Books Goosebumps Series

Dreek Lass

Member
When I was a little girl I had a penchant for horror. i wanted to be scared, and feel that fear, which I suppose is why I sought out the Goosebumps and shivers book series. My friend, Michael, was actually the first one that I ever saw with the books and I instantly was intrigued.

The first book that I ever read of the series was entitled: My Hairiest Adventure, and it was about this teenage boy who had applied some type of lotion to his skin and was turning into a werewolf. Not too scary huh? I thought the same thing, and so I began to seek out other Goosebumps books. Only a few of them did the trick when it came to creating that delicious fear in me, but by then I already had a collection of them.

I was delighted to see that R.L Stine, the author of Goosebumps book, had made a TV series called Goosebumps. They were even better than the books in my mind, because you could see all of the atrocities that R.L Stine had written about happening right before your very eyes.

Were you ever a fan of the Goosebumps books?
 

sos

New Member
Yes I was a fan of the goosebumps books. However, just like you I never found the fear that they were associated with them. However, they were a good read and I enjoyed reading them.
 

rzashida

New Member
My sister had just about every goosebumps books, I was't that interested in them at that time, I was too old. However, after having children I read goosebumps and they are awesome books. The series is on Netflix.
 

Dreek Lass

Member
I had near enough every book at one point, but I think I was in grade 2 or something and my best friend at the time also loved Goosebumps. My books went missing and I just couldn't find them. come to find out that my best friend, Michael, had them hidden in his own personal draw, and when he confessed and I got them back, they were in terrible condition.
 
I used to read every single book in the Goosebumps series when I was little. I was also required to read a few Goosebumps books in English and Reading classes during my middle school years. Now, I miss the series. I would want to read all the books in the Goosebumps series when I have a chance. I can't get enough of Goosebumps in my life! :)
 

Dreek Lass

Member
I used to read every single book in the Goosebumps series when I was little. I was also required to read a few Goosebumps books in English and Reading classes during my middle school years. Now, I miss the series. I would want to read all the books in the Goosebumps series when I have a chance. I can't get enough of Goosebumps in my life! :)

Did you actually find the Goosebumps books scary though? I remember wanting it to be scary, but it never was, but I would pretend like there was a scary part coming at some point anyway and put the lamp on at night and kind of cower under the covers. Nothing in the books scared me though. Nothing in the actual TV series of the books scared me either. Now, those Shivers books are a different story. They were scary in places, but I appreciated them much more than the Goosebumps books because of that.
 

Elle

New Member
I remember growing up we would always swop goosebumps books amongst each other in class and read them when the teacher was not looking.

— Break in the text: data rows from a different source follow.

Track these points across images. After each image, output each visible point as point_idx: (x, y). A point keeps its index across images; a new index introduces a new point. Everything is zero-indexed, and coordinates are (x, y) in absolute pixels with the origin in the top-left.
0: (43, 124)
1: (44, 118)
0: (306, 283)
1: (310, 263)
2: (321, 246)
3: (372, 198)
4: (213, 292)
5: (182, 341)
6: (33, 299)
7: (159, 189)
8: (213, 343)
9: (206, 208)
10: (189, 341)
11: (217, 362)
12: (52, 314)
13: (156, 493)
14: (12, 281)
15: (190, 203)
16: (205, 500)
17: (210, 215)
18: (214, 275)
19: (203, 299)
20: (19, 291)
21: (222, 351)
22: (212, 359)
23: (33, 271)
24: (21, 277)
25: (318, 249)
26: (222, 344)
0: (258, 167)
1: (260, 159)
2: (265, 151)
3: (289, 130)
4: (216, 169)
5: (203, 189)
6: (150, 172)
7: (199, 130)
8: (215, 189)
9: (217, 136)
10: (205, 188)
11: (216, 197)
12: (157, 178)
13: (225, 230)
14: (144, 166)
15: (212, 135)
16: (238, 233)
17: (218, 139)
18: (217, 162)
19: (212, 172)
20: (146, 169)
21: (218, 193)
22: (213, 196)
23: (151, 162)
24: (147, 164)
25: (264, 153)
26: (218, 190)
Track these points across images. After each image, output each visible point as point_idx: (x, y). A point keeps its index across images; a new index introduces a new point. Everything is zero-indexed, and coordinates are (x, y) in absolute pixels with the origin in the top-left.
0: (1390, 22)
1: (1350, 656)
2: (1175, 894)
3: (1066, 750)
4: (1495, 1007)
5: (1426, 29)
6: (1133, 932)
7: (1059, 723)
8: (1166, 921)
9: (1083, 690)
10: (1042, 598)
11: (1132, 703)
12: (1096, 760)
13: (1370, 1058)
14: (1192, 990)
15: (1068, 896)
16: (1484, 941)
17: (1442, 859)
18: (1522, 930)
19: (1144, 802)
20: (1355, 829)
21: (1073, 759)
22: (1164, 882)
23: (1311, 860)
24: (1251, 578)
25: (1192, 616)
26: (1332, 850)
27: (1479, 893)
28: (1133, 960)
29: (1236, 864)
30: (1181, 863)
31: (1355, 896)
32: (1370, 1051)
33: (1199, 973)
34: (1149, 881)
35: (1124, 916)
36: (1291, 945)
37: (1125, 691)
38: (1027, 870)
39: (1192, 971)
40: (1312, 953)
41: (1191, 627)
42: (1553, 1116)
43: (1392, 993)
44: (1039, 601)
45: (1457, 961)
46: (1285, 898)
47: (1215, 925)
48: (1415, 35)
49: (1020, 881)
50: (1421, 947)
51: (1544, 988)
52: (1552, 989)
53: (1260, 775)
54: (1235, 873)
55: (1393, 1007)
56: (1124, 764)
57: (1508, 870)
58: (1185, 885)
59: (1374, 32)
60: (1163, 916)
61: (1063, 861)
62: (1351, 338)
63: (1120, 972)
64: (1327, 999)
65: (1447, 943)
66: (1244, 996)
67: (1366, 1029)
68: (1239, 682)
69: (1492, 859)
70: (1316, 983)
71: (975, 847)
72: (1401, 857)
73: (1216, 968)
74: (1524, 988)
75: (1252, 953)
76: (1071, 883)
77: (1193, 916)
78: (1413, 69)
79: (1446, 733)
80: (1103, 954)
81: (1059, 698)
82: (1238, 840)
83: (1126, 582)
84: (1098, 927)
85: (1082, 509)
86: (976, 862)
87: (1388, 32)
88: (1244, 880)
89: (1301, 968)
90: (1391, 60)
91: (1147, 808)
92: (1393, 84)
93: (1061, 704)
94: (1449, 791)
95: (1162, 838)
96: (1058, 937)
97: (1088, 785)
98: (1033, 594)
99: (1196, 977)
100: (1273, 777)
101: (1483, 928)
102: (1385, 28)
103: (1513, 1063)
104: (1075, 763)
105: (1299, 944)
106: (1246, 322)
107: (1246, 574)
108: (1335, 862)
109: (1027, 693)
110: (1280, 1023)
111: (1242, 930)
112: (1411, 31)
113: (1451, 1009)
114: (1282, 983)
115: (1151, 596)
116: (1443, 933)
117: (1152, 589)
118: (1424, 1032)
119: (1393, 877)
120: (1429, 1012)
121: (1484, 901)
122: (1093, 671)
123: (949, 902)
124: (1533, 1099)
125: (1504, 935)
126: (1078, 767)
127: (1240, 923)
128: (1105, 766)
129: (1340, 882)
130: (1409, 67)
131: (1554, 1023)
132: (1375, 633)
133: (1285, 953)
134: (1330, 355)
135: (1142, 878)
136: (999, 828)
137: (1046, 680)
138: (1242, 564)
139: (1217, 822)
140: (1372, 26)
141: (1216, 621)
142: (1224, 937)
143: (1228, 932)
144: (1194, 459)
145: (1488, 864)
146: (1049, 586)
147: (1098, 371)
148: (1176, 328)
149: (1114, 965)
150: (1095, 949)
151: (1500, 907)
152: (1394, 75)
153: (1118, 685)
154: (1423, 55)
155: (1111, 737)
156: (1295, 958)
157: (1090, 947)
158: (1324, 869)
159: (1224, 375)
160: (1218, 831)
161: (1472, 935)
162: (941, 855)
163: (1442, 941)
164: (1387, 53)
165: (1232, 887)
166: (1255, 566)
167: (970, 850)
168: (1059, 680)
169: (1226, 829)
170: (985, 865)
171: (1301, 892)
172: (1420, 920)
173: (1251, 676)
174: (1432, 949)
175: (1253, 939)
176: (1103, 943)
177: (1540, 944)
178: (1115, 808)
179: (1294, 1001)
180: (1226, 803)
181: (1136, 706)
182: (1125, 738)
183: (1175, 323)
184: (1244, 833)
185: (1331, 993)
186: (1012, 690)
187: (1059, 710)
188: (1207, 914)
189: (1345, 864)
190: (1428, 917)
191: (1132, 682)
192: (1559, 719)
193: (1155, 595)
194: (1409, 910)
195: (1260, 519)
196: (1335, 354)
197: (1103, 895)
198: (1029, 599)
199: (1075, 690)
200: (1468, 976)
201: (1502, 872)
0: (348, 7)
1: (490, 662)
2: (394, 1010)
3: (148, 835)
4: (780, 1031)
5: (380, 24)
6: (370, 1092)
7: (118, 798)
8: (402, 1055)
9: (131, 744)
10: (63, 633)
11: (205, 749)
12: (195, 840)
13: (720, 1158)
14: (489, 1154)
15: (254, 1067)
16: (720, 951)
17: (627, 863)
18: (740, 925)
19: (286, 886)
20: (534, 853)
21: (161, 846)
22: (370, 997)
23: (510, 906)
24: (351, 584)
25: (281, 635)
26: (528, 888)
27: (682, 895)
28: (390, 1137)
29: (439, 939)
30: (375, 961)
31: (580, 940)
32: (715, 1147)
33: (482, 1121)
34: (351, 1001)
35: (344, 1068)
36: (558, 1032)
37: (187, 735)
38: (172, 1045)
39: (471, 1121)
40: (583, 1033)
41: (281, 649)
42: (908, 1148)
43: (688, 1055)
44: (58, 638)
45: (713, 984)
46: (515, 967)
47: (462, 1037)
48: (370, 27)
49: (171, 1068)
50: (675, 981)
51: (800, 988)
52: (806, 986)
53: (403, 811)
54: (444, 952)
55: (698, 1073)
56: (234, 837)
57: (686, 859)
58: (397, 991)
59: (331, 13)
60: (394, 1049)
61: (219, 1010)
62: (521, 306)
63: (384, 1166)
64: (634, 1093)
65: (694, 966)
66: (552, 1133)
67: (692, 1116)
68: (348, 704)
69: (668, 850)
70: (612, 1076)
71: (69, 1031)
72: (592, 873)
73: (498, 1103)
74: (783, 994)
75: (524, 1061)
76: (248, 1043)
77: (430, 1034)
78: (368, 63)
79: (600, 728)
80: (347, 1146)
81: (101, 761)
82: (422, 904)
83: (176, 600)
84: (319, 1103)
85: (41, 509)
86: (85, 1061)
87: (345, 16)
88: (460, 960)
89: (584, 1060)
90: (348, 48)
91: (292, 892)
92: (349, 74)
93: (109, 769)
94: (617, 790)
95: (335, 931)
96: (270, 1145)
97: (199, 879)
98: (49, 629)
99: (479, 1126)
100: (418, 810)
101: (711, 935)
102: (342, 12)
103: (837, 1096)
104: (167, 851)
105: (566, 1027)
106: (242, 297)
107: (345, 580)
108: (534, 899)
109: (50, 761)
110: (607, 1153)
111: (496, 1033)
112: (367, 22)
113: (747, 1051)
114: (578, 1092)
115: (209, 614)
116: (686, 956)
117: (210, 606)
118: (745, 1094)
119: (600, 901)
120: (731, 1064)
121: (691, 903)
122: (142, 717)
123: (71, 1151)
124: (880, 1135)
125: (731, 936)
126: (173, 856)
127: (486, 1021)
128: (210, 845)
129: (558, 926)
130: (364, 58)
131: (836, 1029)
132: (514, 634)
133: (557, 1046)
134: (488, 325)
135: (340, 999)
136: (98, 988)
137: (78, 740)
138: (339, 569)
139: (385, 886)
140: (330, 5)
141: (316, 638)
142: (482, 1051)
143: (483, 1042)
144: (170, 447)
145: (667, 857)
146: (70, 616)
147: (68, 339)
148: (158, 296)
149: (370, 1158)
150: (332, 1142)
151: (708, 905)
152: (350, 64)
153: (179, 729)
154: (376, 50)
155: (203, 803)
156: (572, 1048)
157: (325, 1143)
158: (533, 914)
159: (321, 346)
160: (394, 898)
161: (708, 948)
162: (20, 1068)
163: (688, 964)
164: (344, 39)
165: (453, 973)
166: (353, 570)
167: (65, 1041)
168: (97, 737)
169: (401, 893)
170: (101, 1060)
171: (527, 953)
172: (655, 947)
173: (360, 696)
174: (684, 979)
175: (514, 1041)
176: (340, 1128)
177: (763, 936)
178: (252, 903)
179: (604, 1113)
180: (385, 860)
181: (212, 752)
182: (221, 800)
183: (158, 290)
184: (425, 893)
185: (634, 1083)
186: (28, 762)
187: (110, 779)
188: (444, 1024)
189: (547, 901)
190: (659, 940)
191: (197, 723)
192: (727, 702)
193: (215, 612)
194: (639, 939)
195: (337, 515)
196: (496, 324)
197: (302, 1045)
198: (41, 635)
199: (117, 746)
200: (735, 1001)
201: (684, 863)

They were so popular that we would be given really short time slots to read them and since there was always someone waiting to get their hands on them, you would make sure you read it at any interval you get. Sometimes this didn't work and the teacher spotted you reading instead of working on your sums and confiscated the book :(
 

Faemonic

Member
I remember this series. It gave me something to talk about with my friends, because they were everywhere, but I preferred the incisiveness of Fear Street. None of them really scared me, though. They were more just something to coast along with until our reading levels got more advanced.

I think I was really disappointed by one that went, "Don't Ever Get Sick At Granny's which turned out to be the dream of a family pet. They usually wrapped the plots up somewhat more neatly than that, but I suppose if the writer (or ghostwriters) were on a deadline and had to be prolific, then some quality assurance slip-ups would be inevitable. (Except not, because wouldn't they have editors?)